In fact, the film critics here in San Francisco received less notice from local publicists about "The Wolf Of Wall Street" screenings than they did "Selma".  I have the emails to prove it.

There was one other screening of Mr. Scorsese's three-hour film in San Francisco, which came on December 11, 2013, specifically in time for the local film critic circle vote.

Screeners were not sent to many if any film critics around the country.  Paramount had similar issues getting screeners to SAG members, PGA members and others, yet most of these very awards bodies however, still nominated "The Wolf Of Wall Street" for awards.  (Only SAG didn't.)

Indeed, film years are different from year to year but it is helpful to note that 2014 was a weaker film year overall than 2013 was. 

Yet in 2014 the HFPA nominated the 2013 "Wolf" for two Golden Globes (versus four for "Selma" in 2015.)  Mr.

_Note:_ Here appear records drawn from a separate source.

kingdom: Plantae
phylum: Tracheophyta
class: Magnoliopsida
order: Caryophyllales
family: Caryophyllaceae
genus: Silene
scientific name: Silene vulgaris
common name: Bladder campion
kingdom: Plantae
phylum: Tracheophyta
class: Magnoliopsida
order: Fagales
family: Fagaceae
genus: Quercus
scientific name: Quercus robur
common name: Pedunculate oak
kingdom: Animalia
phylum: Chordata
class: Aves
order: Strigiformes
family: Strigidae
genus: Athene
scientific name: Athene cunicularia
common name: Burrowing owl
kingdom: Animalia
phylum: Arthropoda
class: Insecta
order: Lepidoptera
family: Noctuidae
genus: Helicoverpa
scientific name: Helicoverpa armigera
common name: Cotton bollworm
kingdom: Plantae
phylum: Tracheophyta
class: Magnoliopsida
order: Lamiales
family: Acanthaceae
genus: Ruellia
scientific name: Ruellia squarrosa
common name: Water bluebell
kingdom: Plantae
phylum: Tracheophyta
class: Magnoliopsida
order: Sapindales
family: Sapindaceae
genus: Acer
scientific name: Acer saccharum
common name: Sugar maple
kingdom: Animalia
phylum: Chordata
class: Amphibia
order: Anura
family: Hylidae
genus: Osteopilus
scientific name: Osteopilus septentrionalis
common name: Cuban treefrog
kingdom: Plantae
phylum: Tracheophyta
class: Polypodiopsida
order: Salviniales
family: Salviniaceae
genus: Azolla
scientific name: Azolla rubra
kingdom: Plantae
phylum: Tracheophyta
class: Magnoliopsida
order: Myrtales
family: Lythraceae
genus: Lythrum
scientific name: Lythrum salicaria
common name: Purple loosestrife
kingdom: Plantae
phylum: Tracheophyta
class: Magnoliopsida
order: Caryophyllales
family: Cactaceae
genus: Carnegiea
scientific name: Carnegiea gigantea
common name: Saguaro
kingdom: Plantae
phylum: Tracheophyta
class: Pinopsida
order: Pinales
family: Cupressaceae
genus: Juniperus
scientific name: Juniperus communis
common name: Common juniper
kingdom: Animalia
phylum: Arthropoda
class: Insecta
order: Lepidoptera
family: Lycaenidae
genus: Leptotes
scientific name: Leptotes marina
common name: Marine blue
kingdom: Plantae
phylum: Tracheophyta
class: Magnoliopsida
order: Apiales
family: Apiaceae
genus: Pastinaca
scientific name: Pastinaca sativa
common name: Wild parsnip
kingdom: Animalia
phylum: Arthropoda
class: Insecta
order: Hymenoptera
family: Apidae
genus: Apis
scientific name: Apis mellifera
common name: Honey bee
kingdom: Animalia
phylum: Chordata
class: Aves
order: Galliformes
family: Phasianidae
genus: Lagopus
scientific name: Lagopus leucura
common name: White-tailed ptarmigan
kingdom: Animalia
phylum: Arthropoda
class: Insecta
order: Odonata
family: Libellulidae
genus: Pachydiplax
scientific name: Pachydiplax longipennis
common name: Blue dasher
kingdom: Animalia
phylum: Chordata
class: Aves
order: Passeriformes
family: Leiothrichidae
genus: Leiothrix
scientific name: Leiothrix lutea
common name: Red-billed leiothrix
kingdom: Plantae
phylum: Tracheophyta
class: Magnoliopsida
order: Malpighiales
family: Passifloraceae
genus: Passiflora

DiCaprio won a Globe for best actor in a comedy or musical.

"The Wolf Of Wall Street", screener issues and all, still managed to receive four BAFTA nominations. 

"Selma", with its four British actors, received none.

"The Wolf Of Wall Street" received five Oscar nominations from the Academy. 

"Selma" received two.

Martin Scorsese received a Directors' Guild nomination from the DGA. 

Ava DuVernay did not. 

The Producers' Guild Of America gave "The Wolf Of Wall Street" a nomination.

"Selma" did not receive one.

My point is, that people, film critics, awards bodies are far more willing to make the effort to see a film directed by Martin Scorsese than they will Ava DuVernay.  The truth behind this isn't Paramount Pictures, since Paramount had issues with disseminating screeners for both films.

The truth is, that racist undercurrents among people, among critics -- both conscious and unconscious ones -- accounts for the less enthusiastic critical verve among some at least,  to see "Selma".  Once people saw "Selma", they loved it.  The reviews reflected as such.

And even then however, at the recent Critics' Choice awards, "Selma" finished far back.  While there are competing films in the awards marketplace, and while many critics lauded "Selma" as a collective group film critics did not award the film when they had the chance.  Only groups like Dallas Fort-Worth critics, the Black Film Critics Circle (of which I am a member, as well as the S.F. Film Critics Circle) and the African-American Film Critics Circle, among a very small few, lauded "Selma" in any appreciable or declarative way.

The truth is, Americans will still be more likely to make it a priority or make an effort to see a film directed by a white man than a film directed by a Black woman. 

The Academy's mostly white male population bore that truth out about racist undercurrents within just last week.  And the belated viewing of "Selma" and the response by some film critics and others bore it out, too.

This isn't about Paramount.  It is about paramount racist biases that exist within the hearts of a good number of white film critics.  It is something some of the white critics who belatedly saw "Selma" might all too-readily be willing to blame on screeners. 

Had Mr. Scorsese directed "Selma" and he and Mr. DiCaprio been in attendance in San Francisco on Sunday, November 16, a lot more people --critics -- who weren't in attendance with Oprah and co, would have found a way to make it to the special event screening.  I am almost 100% certain of that.

As I've illustrated here: a lack of screeners, and the general screener argument, are an excuse.  A lack of screeners didn't stop critics from finding a way to see "The Wolf Of Wall Street". 

Screeners are not the culprit.  The mirror awaits.